Une belle manifestation à Milan, ma ville, le jour de la grève, ce lundi 22 septembre.

Nous étions si nombreux sous la pluie battante.

Je me permets encore de l’appeler procession laïque, car c’est davantage la condition dans laquelle nous nous déplaçons que la forme d’une procession.

Une manifestation, dans mon vocabulaire, implique une plateforme, une direction ou du moins une gestion stratégique.

Il me semble que ce n’est pas le cas avec ces manifestations. Quelqu’un s’organise, gère ses propres affaires, des milliers de personnes se joignent à nous – d’ailleurs, ce lundi 22, la marche a grossi au fur et à mesure, et nous étions au moins 50 000, apparemment – ​​petites associations, citoyens et groupes sans lien entre eux.

Cela reflète la société moderne : hyper fragmentée, désunie, et où il n’y a plus d’acteurs pour disputer le pouvoir.

En bref, ce fut une belle procession laïque, du moins jusqu’à la fin.

Nous partons de Cairoli, un grand classique, faisons demi-tour et revenons à Cairoli. J’imagine que c’est pour décompresser sur la place.

Les écoles de tous niveaux, même les plus jeunes, signe que c’est nous qui posons la question de l’avenir.

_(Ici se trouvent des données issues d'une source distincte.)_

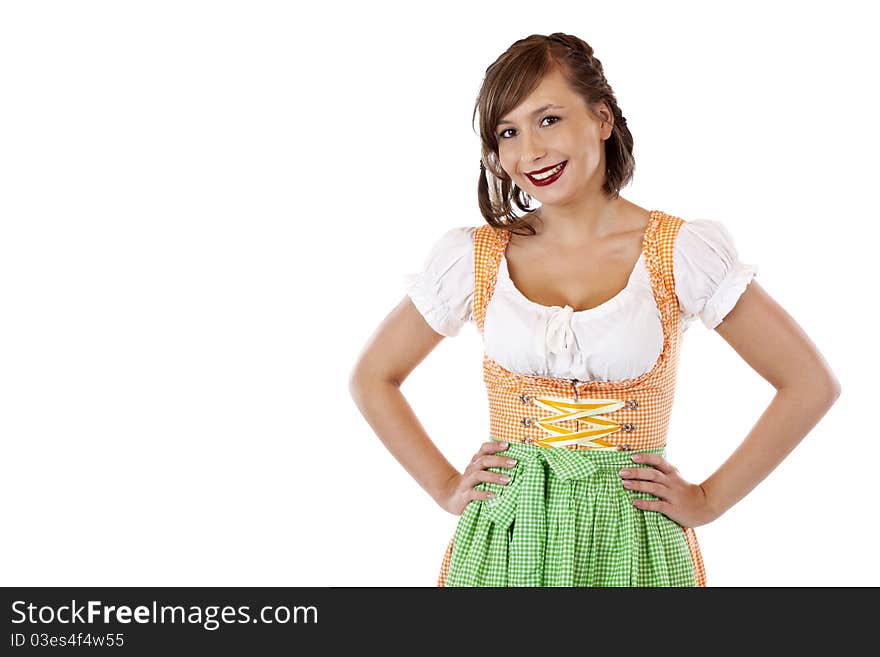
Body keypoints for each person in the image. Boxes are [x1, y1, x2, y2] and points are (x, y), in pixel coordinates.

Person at [348, 32, 841, 587]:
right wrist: (444, 487)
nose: (529, 151)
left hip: (635, 536)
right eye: (508, 131)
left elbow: (807, 384)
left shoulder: (677, 251)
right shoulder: (474, 257)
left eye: (549, 119)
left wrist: (708, 500)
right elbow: (373, 377)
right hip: (507, 537)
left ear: (602, 119)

Je veux me diriger vers la tête. J’y vais avec le Sottile. Un ami cher avec qui nous trions les cheveux en quatre pour comprendre et appeler les choses par leur nom. Je le perds, puis nous nous retrouvons. Nous nous perdrons encore et encore au fil de la promenade. La première rencontre a lieu à l’Ago di Cadorna, comme si nous réparions les fractures de quarante ans de néolibéralisme.

Je salue les autres membres de ma communauté politique milanaise, toujours présents.

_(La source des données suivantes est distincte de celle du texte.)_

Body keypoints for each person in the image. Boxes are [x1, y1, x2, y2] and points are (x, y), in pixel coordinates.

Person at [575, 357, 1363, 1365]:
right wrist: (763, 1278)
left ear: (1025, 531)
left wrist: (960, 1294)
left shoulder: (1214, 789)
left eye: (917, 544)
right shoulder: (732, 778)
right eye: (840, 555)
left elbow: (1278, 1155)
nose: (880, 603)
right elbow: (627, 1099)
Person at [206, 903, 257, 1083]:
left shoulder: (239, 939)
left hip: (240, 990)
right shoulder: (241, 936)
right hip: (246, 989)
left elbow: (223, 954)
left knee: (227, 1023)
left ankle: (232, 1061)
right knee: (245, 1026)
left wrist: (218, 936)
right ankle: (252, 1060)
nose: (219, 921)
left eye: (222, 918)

Je tends la tête et vois la banderole : « Pas même un clou pour Israël. »

Oh là là ! Je ne m’attendais pas à ça. « Jamais une bannière ne m’a autant convenu », je l’écris sur ma page Facebook. J’utilise cette page et je continuerai à l’utiliser pour construire, tant que l’algorithme me laissera ne serait-ce qu’un tout petit peu de marge. Mais tôt ou tard, je l’abandonnerai.

Je rencontre Andrea, un autre ami, et nous discutons et prenons de nos nouvelles. Nous avons récemment correspondu, racontant nos combats communs : le mien au Circolo Tavo Burat de Biella, le sien lors de la manifestation pour Gaza, une initiative qui se déroule silencieusement et significativement depuis des mois sur la Piazza del Duomo de Milan.

Nous arrivons à la gare. Du coin de l’œil, je perçois du mouvement. Nous retournons au Duca d’Aosta. Les policiers mettent leurs casques, ils sont en tenue anti-émeute.

Il crie dans le couloir devant l’entrée de la gare, où autrefois les taxis affluaient.

La police ferme tous les accès, non seulement devant, mais dans toute la gare. Le segment du cortège qui s’était glissé dans le couloir est bloqué. Ils voulaient tout bloquer en criant « Tout le monde déteste la police. » Ce n’est pas un slogan que je connais. Je demande à Sottile, qui me le traduit et me l’explique.

Je pense : « Ce n’est pas vrai, la majorité réclame la police et la sécurité ».

Puis je suis parti. Je n’ai pas de temps à perdre au cinéma du coin.

En quittant ce qui était autrefois ma ville natale, traversant la crue de la rivière Seveso (qui se produit chaque fois qu’il pleut un peu plus que d’habitude), j’allume la radio, j’écoute Radio Popolare et j’écoute le déroulement des affrontements. Je repense à ce qui m’est arrivé. Je pense à la colère que suscitent des années de mensonges sur le génocide palestinien.

Je pense que pour changer le monde sans prendre le pouvoir , comme l’écrit Holloway, il faut construire beaucoup de consensus et que tout bloquer nous force à nous enfermer dans une barrière.

Chers jeunes et moins jeunes, vous étiez nombreux dans les couloirs de la gare centrale hier. Êtes-vous sûrs que c’est la bonne transition ? De la colère qui gronde dans les cortèges à l’assaut immédiat contre les services publics essentiels ?

Il serait peut-être préférable que les dockers le fassent ; ils ont plus d’expérience en matière de blocages logistiques.

Nous autres, nous pensons à mieux nous connaître, à nous lancer dans un voyage, à construire d’autres modes de vie. Les temps sont difficiles et le deviendront davantage ; nous ne faisons pas exactement ce que les puissants nous demandent. Ce serait manquer de subtilité, et pour sortir de l’impasse dans laquelle nous nous trouvons, la subtilité est nécessaire, même pour gérer la colère.